Todos os três, embora geograficamente distantes, compartilham um denominador comum — a China — um chamado “ desafio de ritmo ” considerado mais intencionado em desalojar a hegemonia dos Estados Unidos, suplantando sua influência econômica e desafiando sua primazia militar em um mundo cada vez mais multipolar. Todos representam testes para o tipo de política externa que Trump diz querer seguir, ao mesmo tempo em que nega invasões chinesas em áreas estratégicas importantes.
Taiwan: O ponto crítico do Indo-Pacífico
Desde 1979, os EUA mantêm seu compromisso com Taiwan sob o Taiwan Relations Act , obrigando os EUA a fornecer a Taiwan os meios para se defender. No entanto, navegar em um equilíbrio delicado entre apoiar o governo democrático da ilha, equilibrar os interesses dos EUA e administrar suas relações com a China está se mostrando cada vez mais contencioso.

Oficialmente, a política de “ambiguidade estratégica” de Washington em relação à sua defesa de Taiwan no caso de um ataque da RPC, enquanto segue oficialmente uma “política de uma só China”, cria incerteza deliberada e dupla dissuasão.

Considerando as crescentes tensões com Pequim sobre Taiwan, um número crescente de analistas e autoridades dos EUA pediram que os Estados Unidos repensassem a "ambiguidade estratégica" em favor da "clareza estratégica". A ênfase em armar Taiwan em vez de envolver os EUA militarmente na defesa da ilha é um dos muitos desafios que aguardam o governo Trump, à medida que ele lega os assuntos europeus aos europeus e se dirige para o Oriente.

Taiwan fica no coração do Indo-Pacífico, uma região que define cada vez mais o comércio global e a segurança internacional.
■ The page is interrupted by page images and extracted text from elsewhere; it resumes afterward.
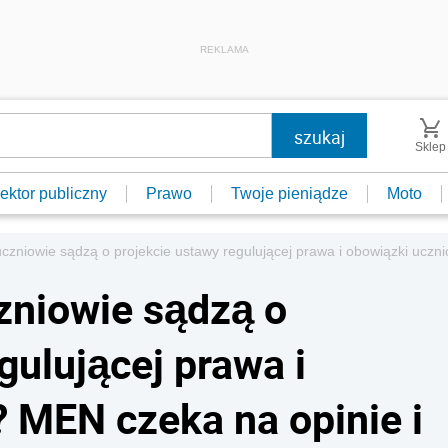
REKLAMA
Sklep
ektor publiczny
Prawo
Twoje pieniądze
Moto
uczniowie sądzą o projekcie ustawy regulującej prawa i obowiązki ucz
czniowie sądzą o
gulującej prawa i
 MEN czeka na opinie i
Sua importância estratégica não está apenas em seu papel como um freio contra o expansionismo chinês, mas também como um nó crítico na cadeia de suprimentos global de semicondutores usada para fazer microchips implantados em sistemas militares avançados dos EUA e aliados. Dada sua significativa alavancagem econômica decorrente de sua riqueza na fabricação de semicondutores, em sua entrevista de setembro de 2024 com o Washington Post,Trump disse que Taiwan deveria aumentar seus gastos com defesa de 2,6% para 10% do PIB, provocando uma resposta relutante de europeus e taiwaneses.
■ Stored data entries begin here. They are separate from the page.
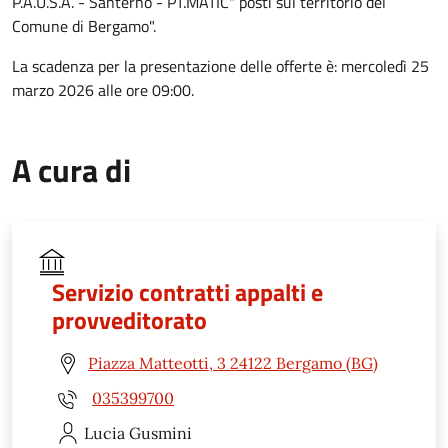
P.A.U.S.A. - Santerno - PT.MATIC" posti sul territorio del
Comune di Bergamo
".
La scadenza per la presentazione delle offerte è: mercoledì 25
marzo 2026 alle ore 09:00.
A cura di
Servizio contratti appalti e
provveditorato
Piazza Matteotti, 3 24122 Bergamo (BG)
035399700
Lucia
Gusmini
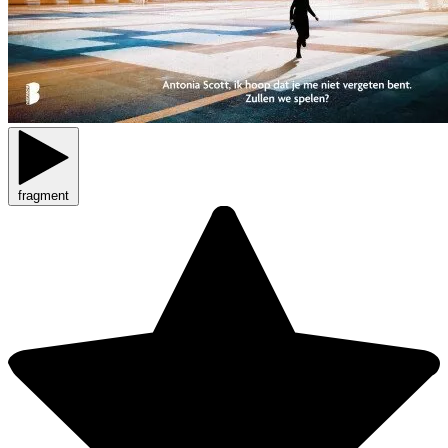
fragment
Os EUA devem ser cautelosos, no entanto, em amplificar desnecessariamente a ameaça chinesa e histórias sensacionalistas para inflar tensões para efeito intensificado ou impor uma perspectiva particularmente ocidental e noções preconcebidas sobre as relações China-Taiwan. Uma abordagem contida para seus assuntos bilaterais permitiria que a administração mantivesse a credibilidade dos EUA, se refugiasse em inteligência sóbria e estratégica e avaliação de ameaças, evitando um confronto militar tendencioso com a China na pior das hipóteses, ou um impasse diplomático prolongado na melhor das hipóteses, enquanto arcava com a onerosa responsabilidade financeira e militar por dependências estrangeiras no exterior com tênues conexões culturais e históricas com os Estados Unidos.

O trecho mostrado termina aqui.